**Extract provided**
The Cambridge company’s assistive listening technology - Orsana - overcomes the so-called 'cocktail party problem', a situation in which a person finds it difficult to hear what is being said to them due to being in a noisy environment. Research by Harris Interactive has found that over 80 per cent of adults aged between 40 and 64 find it difficult to follow conversations in noisy cafes, pubs and restaurants.
Orsana is a small, lightweight device that uses built-in microphones and advanced algorithms to separate speech from noise. To operate it, the user places the device on a table and clear speech will be delivered to the accompanying wireless earbuds.
AudioTelligence CEO Sue Handley Jones explained that most assistive listening devices use beamforming, an established technology that allows a microphone to pick up all the sound in a certain direction.
Orsana uses a different approach, starting with the use of Blind Source Separation (BSS) algorithms that separate individual speech sources from one another, and from the background noise, into separate channels.
“This patented technology uses maths and statistics to process the sound signals arriving at the microphones,” she said. “Apart from its ability to separate sound signals - not just directional sound - the big advantage of this is that it does not need to have any prior training, nor does it need to know the acoustic scene in the room. On its own, BSS can reduce some background noise as well.”
Another patented technology, Low Latency Noise Suppression (LLNS), is then applied. Handley Jones explained that many noise suppression technologies exist, but AudioTelligence wrote its own because of the need for low latency.

**Source information**

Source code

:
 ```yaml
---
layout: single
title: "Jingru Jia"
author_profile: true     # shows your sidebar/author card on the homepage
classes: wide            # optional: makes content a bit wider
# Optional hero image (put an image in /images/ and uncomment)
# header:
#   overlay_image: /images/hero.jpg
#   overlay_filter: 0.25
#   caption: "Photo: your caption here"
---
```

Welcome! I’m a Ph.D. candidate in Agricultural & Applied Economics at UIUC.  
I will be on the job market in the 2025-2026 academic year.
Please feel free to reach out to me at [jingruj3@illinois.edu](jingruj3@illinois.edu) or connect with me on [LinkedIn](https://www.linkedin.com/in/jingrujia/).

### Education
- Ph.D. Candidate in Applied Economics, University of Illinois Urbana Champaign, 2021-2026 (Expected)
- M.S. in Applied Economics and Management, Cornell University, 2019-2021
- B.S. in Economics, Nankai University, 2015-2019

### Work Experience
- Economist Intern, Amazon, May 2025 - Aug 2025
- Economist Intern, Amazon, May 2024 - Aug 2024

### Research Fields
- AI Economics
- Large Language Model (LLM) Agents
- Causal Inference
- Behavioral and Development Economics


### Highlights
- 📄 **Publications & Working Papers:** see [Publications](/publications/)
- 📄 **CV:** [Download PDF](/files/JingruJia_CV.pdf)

**Brief**
Pick up the text about the Orsana listening device after its last sentence and carry it on.

**Result**
“Imagine how uncomfortable it would be to use a device like this and have the sound you hear through the earbuds out of sync with the lips of the person speaking,” she said. “Experiments have shown that we can only tolerate latencies of a maximum of 50ms.”
Conversational dynamics and signal content analysis, coupled with geometric source selection to select the appropriate source, makes sure the device sends the relevant voice to the earbuds.
In tests, Handley Jones said that at -5dB SNR (signal to nose ratio) a top of the range hearing aid improves speech understanding by up to 50 per cent; a competing assistive listening device by up to 80 per cent; and Orsana by up to 98 per cent.
“All of the above processing is done on the device itself – nothing is sent to the cloud, and nothing is recorded so there are no personal data issues, and you don’t need a WIFI or phone connection to make it work,” she said. “Operation is easy – LEDS show where the sound signals are located. In automatic mode the device will literally follow the conversation as each person speaks. They are touch sensitive and in focus mode the user presses them to select a source in a particular direction.”